▶ [What to do] In the kvm patch thread below, write out everything from "Patchwork [1/3,v6] kvm: powerpc: keep" down to "Date Oct. 4, 2013, 2:55 p.m.".

▶ [Page extract]
****

Patchwork [1/3,v6] kvm: powerpc: keep only pte search logic in lookup_linux_pte

login
register
mail settings
Submitter Bharat Bhushan
Date Oct. 4, 2013, 2:55 p.m.
Message ID <1380898533-1444-2-git-send-email-Bharat.Bhushan@freescale.com>
Download mbox | patch
Permalink /patch/280641/
State New
Headers show

Comments

Bharat Bhushan - Oct. 4, 2013, 2:55 p.m.
lookup_linux_pte() was searching for a pte and also sets access
flags is writable. This function now searches only pte while
access flag setting is done explicitly.

This pte lookup is not kvm specific, so moved to common code (asm/pgtable.h)
My Followup patch will use this on booke.

Signed-off-by: Bharat Bhushan <bharat.bhushan@freescale.com>
---
 v5->v6
 - return NULL rather than _pte(0) as this was
   giving compilation error with STRICT_MM_TYPECHECKS
 - Also not only check for NULL pointer in caller rather than
   calling pte_present() twice

 arch/powerpc/include/asm/pgtable.h  |   24 +++++++++++++++++++++++
 arch/powerpc/kvm/book3s_hv_rm_mmu.c |   36 +++++++++++-----------------------
 2 files changed, 36 insertions(+), 24 deletions(-)
Alexander Graf - Oct. 4, 2013, 3:19 p.m.
On 04.10.2013, at 16:55, Bharat Bhushan wrote:

> lookup_linux_pte() was searching for a pte and also sets access
> flags is writable. This function now searches only pte while
> access flag setting is done explicitly.
> 
> This pte lookup is not kvm specific, so moved to common code (asm/pgtable.h)
> My Followup patch will use this on booke.
> 
> Signed-off-by: Bharat Bhushan <bharat.bhushan@freescale.com>

Paul, please ack.


Alex

> ---
> v5->v6
> - return NULL rather than _pte(0) as this was
>   giving compilation error with STRICT_MM_TYPECHECKS
> - Also not only check for NULL pointer in caller rather than
>   calling pte_present() twice
> 
> arch/powerpc/include/asm/pgtable.h  |   24 +++++++++++++++++++++++
> arch/powerpc/kvm/book3s_hv_rm_mmu.c |   36 +++++++++++-----------------------
> 2 files changed, 36 insertions(+), 24 deletions(-)

****

▶ [Material shown]
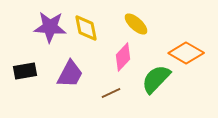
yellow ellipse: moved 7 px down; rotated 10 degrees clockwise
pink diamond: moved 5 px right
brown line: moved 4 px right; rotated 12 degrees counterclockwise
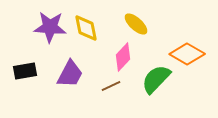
orange diamond: moved 1 px right, 1 px down
brown line: moved 7 px up
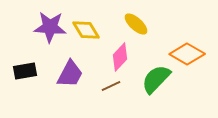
yellow diamond: moved 2 px down; rotated 20 degrees counterclockwise
pink diamond: moved 3 px left
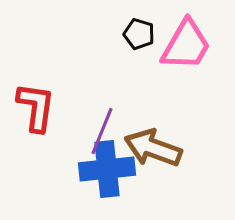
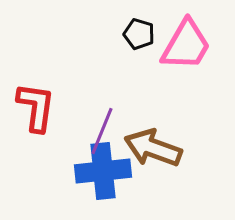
blue cross: moved 4 px left, 2 px down
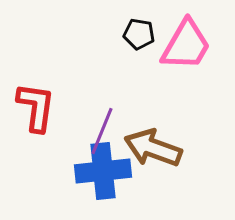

****

▶ [Reply]
Patchwork [1/3,v6] kvm: powerpc: keep only pte search logic in lookup_linux_pte

login
register
mail settings
Submitter Bharat Bhushan
Date Oct. 4, 2013, 2:55 p.m.